I came out as gay before Caitlyn Jenner came out as trans. When she publicly debuted her transition, I didn’t have the words for why it hit me so hard. It wasn’t jealousy. It wasn’t resentment. It was that overnight, she became my Kendall Jenner — the glossy, perfected, impossible image of womanhood that a closeted trans girl like me was supposed to aspire to.
Girls my age were drowning in Kendall’s edited photos and endless beauty ads. I was drowning in a trans version of the same thing. Caitlyn appeared effortlessly beautiful, and I bought product after product trying to chase even a fraction of that feeling. Every time I took a selfie and got called a slur, Instagram responded by pushing more beauty ads at me instead of community or creators who could’ve helped me understand myself.
Sarah Wynn‑Williams’ revelations make the pattern clear: Meta saw our lowest moments and treated them as sales opportunities. They could have protected us. They could have connected us. Instead, they monetized the wound.
We were children when we first downloaded these apps. Our brains were still developing. Our sense of self was still forming.

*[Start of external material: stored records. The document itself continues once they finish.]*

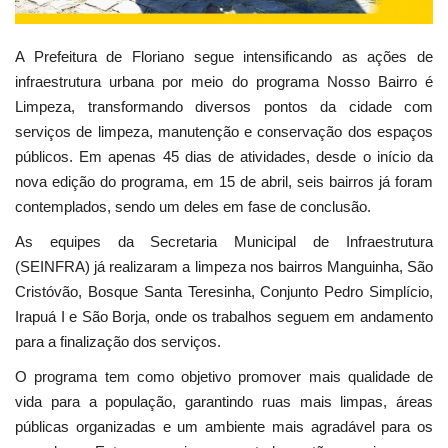
A Prefeitura de Floriano segue intensificando as ações de
infraestrutura urbana por meio do programa Nosso Bairro é
Limpeza, transformando diversos pontos da cidade com
serviços de limpeza, manutenção e conservação dos espaços
públicos. Em apenas 45 dias de atividades, desde o início da
nova edição do programa, em 15 de abril, seis bairros já foram
contemplados, sendo um deles em fase de conclusão.
As equipes da Secretaria Municipal de Infraestrutura
(SEINFRA) já realizaram a limpeza nos bairros Manguinha, São
Cristóvão, Bosque Santa Teresinha, Conjunto Pedro Simplício,
Irapuá I e São Borja, onde os trabalhos seguem em andamento
para a finalização dos serviços.
O programa tem como objetivo promover mais qualidade de
vida para a população, garantindo ruas mais limpas, áreas
públicas organizadas e um ambiente mais agradável para os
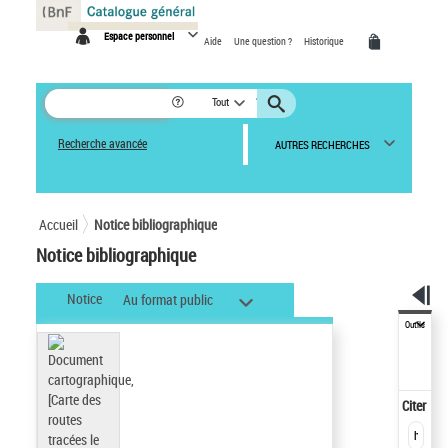
Panneau de gestion des cookies
Espace personnel
Aide
Une question ?
Historique
Tout
Recherche avancée
AUTRES RECHERCHES
Accueil
Notice bibliographique
Notice bibliographique
Notice
Au format public
Outils
Citer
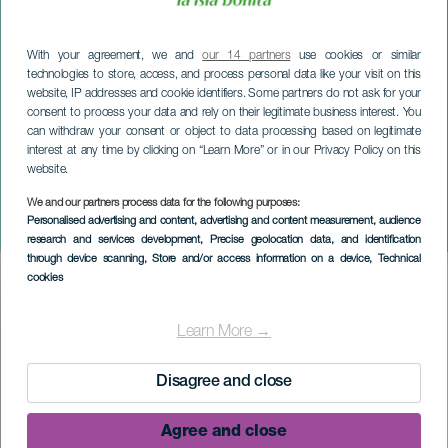
With your agreement, we and
our 14 partners
use cookies or similar
technologies to store, access, and process personal data like your visit on this
website, IP addresses and cookie identifiers. Some partners do not ask for your
consent to process your data and rely on their legitimate business interest. You
can withdraw your consent or object to data processing based on legitimate
interest at any time by clicking on “Learn More” or in our Privacy Policy on this
website.
We and our partners process data for the following purposes:
LA PALMA
Personalised advertising and content, advertising and content measurement, audience
Origanika
research and services development
, Precise geolocation data, and identification
through device scanning
, Store and/or access information on a device
, Technical
cookies
Imagen
Listado
Learn More →
Disagree and close
Agree and close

And yet we were placed inside systems engineered to override self-control and exploit social validation.
That’s why these trials matter.
They aren’t just about one young plaintiff or one tragic story. They’re about thousands of families demanding accountability — and now, with this verdict, proving that accountability is possible. They’re about internal documents that companies tried to hide now becoming public. They’re about executives being forced to answer questions under oath rather than hide behind PR statements.
The verdict is a milestone — but it’s not the finish line. The truth being exposed is what makes lasting change possible. The courtroom doors finally being open is what ensures this doesn’t stop here.
Every day, more cases are filed. Every day, more children are harmed. Pressure will not let up until Meta, YouTube, TikTok, and Snap fix their addictive products.
People need to understand that this isn’t an attack on social connection or creativity. The problem is that Big Tech built the digital equivalent of nicotine instead of designing ways for people to enjoy short‑form media without being trapped by it. I don’t need endless scroll or autoplay to enjoy fan edits of my favorite shows. I don’t need an algorithm to serve me a sad dog video because it knows I’ll need a mood booster before closing the app. I’m not trying to get rid of the joy — I’m trying to get rid of the traps.
There is a future without the bad stuff — and this verdict is proof that we can start to build it.
Lennon Torres is a former Dance Moms performer now fighting for young people’s safety online. A trans activist and University of Southern California alum, she uses her pop‑culture fluency and lived experience to power her work at the Heat Initiative, taking on tech giants and demanding platforms to protect and empower the next generation.